Saturday, July 31, 2010

On being a (Hospice) patient

I am in Hospice Care, at home, in my own bed and it is weird, unreal, surreal, but REAL. I finally know that the root of my evil is a failing heart with its fibrillations and pacemakers and old valves. They, or it, has a right. It's 90 years old, for heaven sakes.

After a miserable month of retching and nausea that made me moan like the tennis Williams sisters' serving, my doctor could not prescribe for me, without actually seeing me. I knew I could not go to his office. Our son Tim found a way. He secured an impressive  private ambulance service who maneuvered their way down my terrifying driveway. DG rode with the driver, Tim followed. They took me to a pre-arranged examining room, the IV was set-up and waiting, the EKG was done, blood drawn, a thorough end-of-life talk ( no death panel, this) and by the time the ambulance got me home, I was enrolled in Hospice.  

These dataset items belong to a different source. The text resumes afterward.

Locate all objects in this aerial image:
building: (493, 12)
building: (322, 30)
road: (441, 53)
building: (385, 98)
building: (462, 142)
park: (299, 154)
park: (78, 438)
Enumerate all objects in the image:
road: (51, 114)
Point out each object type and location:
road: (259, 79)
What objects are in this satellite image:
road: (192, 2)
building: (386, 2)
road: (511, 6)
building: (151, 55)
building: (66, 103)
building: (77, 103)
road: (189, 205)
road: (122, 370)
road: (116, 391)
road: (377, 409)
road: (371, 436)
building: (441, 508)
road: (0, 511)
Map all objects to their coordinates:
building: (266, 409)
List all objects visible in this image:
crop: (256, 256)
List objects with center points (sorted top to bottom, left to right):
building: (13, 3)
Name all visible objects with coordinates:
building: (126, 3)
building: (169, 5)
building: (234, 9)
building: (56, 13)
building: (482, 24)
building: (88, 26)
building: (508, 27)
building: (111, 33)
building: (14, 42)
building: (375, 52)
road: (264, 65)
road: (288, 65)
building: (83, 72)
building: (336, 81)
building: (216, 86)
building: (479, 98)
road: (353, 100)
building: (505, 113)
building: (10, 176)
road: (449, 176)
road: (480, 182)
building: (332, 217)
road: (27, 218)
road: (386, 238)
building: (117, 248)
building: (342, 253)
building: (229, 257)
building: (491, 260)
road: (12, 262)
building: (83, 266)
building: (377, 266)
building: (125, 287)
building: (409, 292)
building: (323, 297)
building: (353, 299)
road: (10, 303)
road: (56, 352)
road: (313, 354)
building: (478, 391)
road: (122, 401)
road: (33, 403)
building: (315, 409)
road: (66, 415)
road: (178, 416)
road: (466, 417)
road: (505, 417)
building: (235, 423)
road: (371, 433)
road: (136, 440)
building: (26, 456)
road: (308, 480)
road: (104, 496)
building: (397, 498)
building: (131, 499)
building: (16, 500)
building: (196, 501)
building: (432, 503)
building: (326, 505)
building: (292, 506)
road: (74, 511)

My New Yorker magazine ( August 2 issue) arrived the next day, and although I had not felt like reading for weeks, I was drawn in by the cover. There was this little old person, pedalling all alone on a yellow road, through a lovely forest. The rider had to be me; I was on the road to eternity. When I looked at the table of contents, I found an Annals of Medicine article, "Letting Go", a scholarly, well-documented argument in favor of Hospice care, written by Atul Gawande , Harvard Medical School and the Harvard School of Public Health. I am likely reading more into this than it is, I know, but it felt absolutely cosmic to me.

That night, I fell into the first real sleep I had had in over a month, not drug-induced, just good old-fashioned sleep-sleep. The crickets, the katydids, the cicadas were singing a musical, a magical surround-sound  outaide my bedroom window. I was at peace with myself, with our hard-won decision. I am in the hands of the Lord.